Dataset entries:

*** Begin section ***

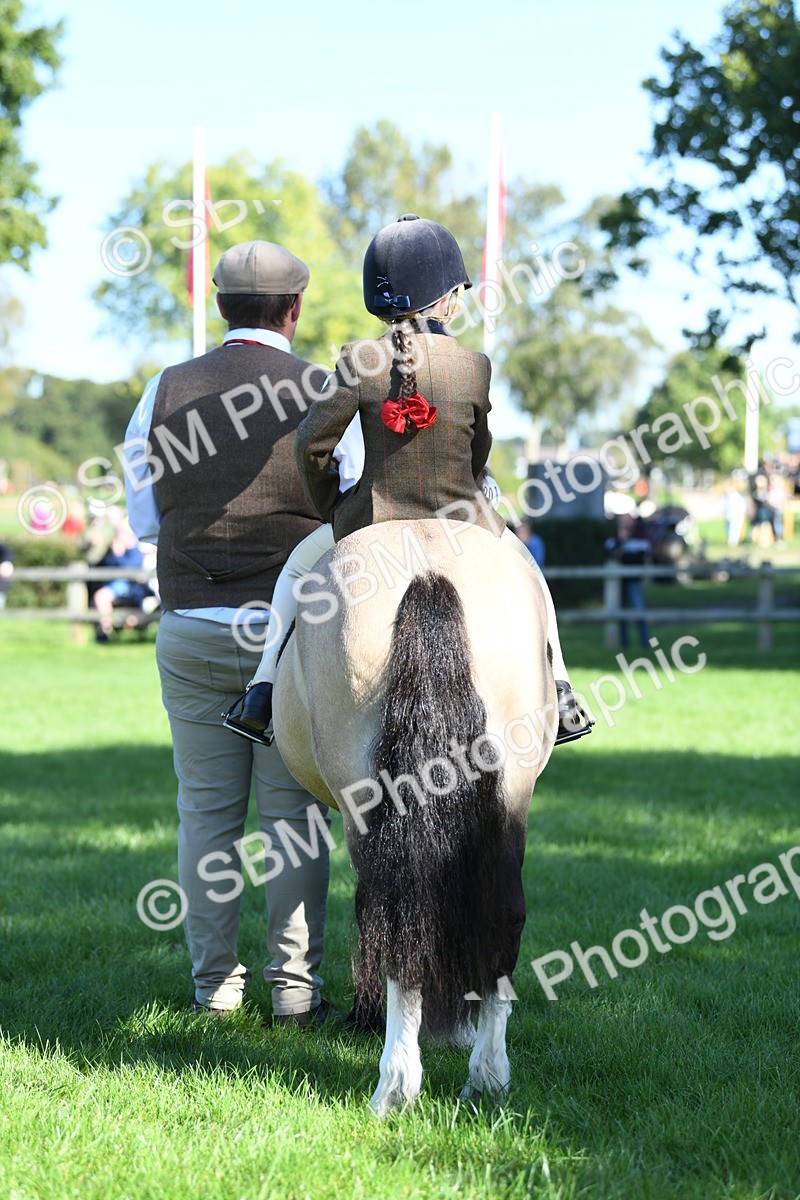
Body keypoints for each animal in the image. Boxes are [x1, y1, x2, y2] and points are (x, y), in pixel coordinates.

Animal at [272, 517, 556, 1116]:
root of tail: (428, 569)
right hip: (511, 799)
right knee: (500, 915)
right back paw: (487, 1078)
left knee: (390, 918)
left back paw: (397, 1084)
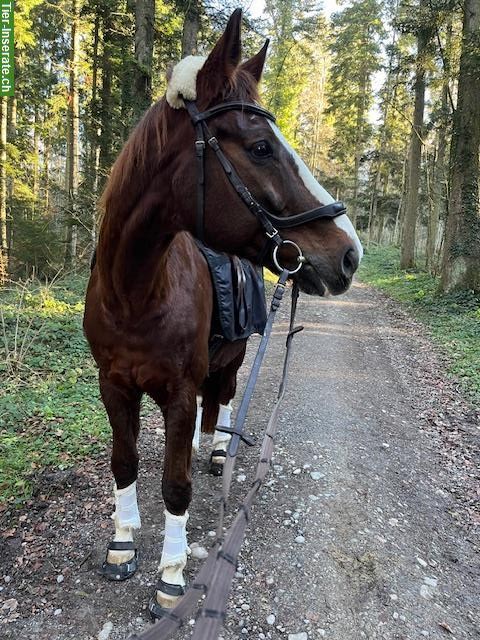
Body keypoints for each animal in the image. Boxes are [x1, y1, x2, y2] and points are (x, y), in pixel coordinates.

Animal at [83, 7, 360, 620]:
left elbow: (177, 487)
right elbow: (124, 462)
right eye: (260, 148)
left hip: (230, 359)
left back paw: (214, 451)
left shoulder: (181, 389)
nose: (349, 253)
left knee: (226, 395)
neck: (136, 293)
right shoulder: (113, 385)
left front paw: (171, 574)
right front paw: (122, 542)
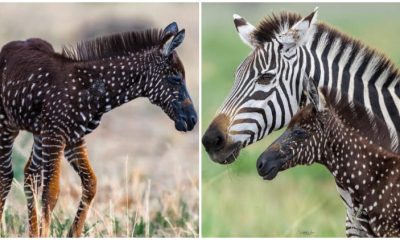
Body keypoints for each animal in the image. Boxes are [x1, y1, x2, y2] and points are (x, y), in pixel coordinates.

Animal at [0, 21, 197, 237]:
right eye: (176, 78)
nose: (193, 120)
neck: (92, 90)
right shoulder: (56, 134)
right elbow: (51, 192)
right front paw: (47, 235)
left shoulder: (72, 138)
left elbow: (91, 184)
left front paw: (73, 234)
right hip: (7, 126)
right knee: (6, 175)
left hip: (38, 134)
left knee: (30, 173)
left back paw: (32, 233)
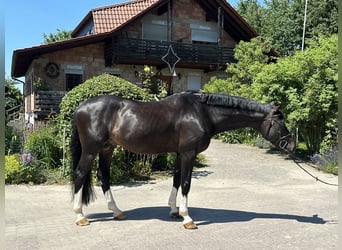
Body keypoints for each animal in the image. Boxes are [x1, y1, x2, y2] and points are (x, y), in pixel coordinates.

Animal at [71, 91, 296, 229]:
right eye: (280, 122)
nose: (292, 146)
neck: (202, 112)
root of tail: (81, 107)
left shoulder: (180, 153)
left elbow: (177, 179)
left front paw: (174, 210)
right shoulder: (189, 153)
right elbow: (186, 183)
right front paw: (187, 218)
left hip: (107, 148)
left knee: (104, 176)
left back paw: (117, 212)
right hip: (91, 150)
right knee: (80, 175)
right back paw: (80, 216)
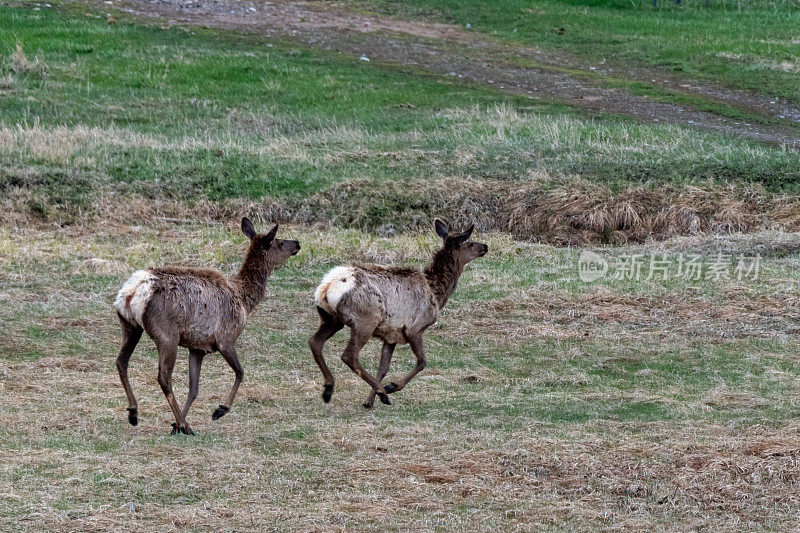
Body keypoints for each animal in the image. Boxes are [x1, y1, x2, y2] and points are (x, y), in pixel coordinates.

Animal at [112, 218, 300, 434]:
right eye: (280, 242)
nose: (297, 243)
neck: (244, 301)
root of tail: (133, 291)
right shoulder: (225, 338)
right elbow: (240, 372)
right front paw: (219, 410)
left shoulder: (197, 347)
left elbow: (194, 389)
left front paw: (174, 425)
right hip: (166, 334)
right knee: (163, 376)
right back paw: (185, 425)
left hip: (130, 325)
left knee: (121, 361)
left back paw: (135, 413)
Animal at [310, 219, 488, 408]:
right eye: (470, 242)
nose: (485, 246)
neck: (436, 292)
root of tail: (327, 287)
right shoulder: (414, 328)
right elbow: (422, 361)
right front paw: (391, 387)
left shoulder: (390, 334)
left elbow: (383, 368)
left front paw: (369, 401)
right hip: (366, 319)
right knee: (349, 355)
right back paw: (381, 393)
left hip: (330, 318)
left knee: (315, 342)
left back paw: (329, 389)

*** End section ***

* Problem statement
Print nothing but the lines above starting with the line that contains "right hip: (91, 150)" and going on through the line that contains "left knee: (315, 342)". Leave out the pictures.

* Answer
right hip: (91, 150)
right knee: (80, 175)
right back paw: (80, 216)
Body keypoints for each animal in the image. Boxes are [x1, y1, x2, y2] and points are (x, y), in pixel coordinates.

Animal at [112, 218, 300, 434]:
right eye: (280, 242)
nose: (297, 243)
neck: (244, 301)
root of tail: (133, 291)
right shoulder: (225, 338)
right elbow: (240, 372)
right front paw: (219, 410)
left shoulder: (197, 347)
left elbow: (194, 389)
left front paw: (174, 425)
right hip: (166, 334)
right knee: (163, 376)
right back paw: (185, 425)
left hip: (130, 325)
left knee: (121, 361)
left back paw: (135, 413)
Animal at [310, 219, 488, 408]:
right eye: (470, 242)
nose: (485, 246)
neck: (436, 292)
root of tail: (327, 287)
right shoulder: (414, 328)
right elbow: (422, 361)
right front paw: (391, 387)
left shoulder: (390, 334)
left elbow: (383, 368)
left front paw: (369, 401)
right hip: (366, 319)
right knee: (349, 355)
right back paw: (381, 393)
left hip: (330, 318)
left knee: (315, 342)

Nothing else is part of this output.